Final Answer:
When released and sticking together upon collision, the two sticks will swing to a height equal to the length of one stick. This is due to the conservation of energy, where the combined system's potential energy is proportional to the height, and the mass doubling upon collision maintains the same potential energy as a single stick.
Step-by-step explanation:
When the initially horizontal stick is released, it experiences simple harmonic motion as it swings back and forth. This motion occurs because the gravitational potential energy is converted into kinetic energy as the stick descends, and vice versa as it ascends. The release point is crucial, as it determines the maximum potential energy the system can reach. Upon collision with the stationary stick, the two sticks stick together, forming a single system with twice the mass.
The collision between the sticks is assumed to be perfectly elastic, conserving both kinetic and potential energy. As a result, the combined system of the two sticks, now acting as one, continues to conserve the total energy of the system. The potential energy at the highest point of the swing is proportional to the height reached.
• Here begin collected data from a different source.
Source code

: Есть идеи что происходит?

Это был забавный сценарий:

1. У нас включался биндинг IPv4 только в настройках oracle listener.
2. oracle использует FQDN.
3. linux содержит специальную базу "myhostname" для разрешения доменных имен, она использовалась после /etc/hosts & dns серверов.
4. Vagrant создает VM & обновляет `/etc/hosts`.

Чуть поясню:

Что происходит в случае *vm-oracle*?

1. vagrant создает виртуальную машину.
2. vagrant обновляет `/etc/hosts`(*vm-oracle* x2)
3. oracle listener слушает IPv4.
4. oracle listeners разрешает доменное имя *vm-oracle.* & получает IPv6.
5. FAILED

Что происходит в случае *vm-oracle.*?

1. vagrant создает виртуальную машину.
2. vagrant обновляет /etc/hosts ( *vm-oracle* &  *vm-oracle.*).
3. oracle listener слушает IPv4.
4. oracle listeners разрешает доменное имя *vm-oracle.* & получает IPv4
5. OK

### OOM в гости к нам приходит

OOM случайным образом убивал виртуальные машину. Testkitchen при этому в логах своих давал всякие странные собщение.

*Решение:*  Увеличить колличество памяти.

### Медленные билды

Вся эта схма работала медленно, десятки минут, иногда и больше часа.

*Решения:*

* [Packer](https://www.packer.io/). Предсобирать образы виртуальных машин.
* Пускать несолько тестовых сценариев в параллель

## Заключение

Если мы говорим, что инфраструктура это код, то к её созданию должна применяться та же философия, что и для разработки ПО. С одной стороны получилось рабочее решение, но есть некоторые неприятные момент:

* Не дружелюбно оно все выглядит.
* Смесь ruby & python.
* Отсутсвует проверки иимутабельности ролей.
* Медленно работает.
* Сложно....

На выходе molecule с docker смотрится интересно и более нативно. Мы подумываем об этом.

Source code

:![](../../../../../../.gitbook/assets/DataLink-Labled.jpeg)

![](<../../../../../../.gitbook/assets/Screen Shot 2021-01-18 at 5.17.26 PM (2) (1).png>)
Since the mass of the system has effectively doubled due to the collision, and potential energy is directly proportional to mass, the height attained is the same as if a single stick of the same length had been released from the horizontal position.
Understanding the principles of energy conservation and the dynamics of collisions enhances our grasp of fundamental physics concepts. It sheds light on how seemingly complex systems can be analyzed by considering the conservation laws governing energy and momentum.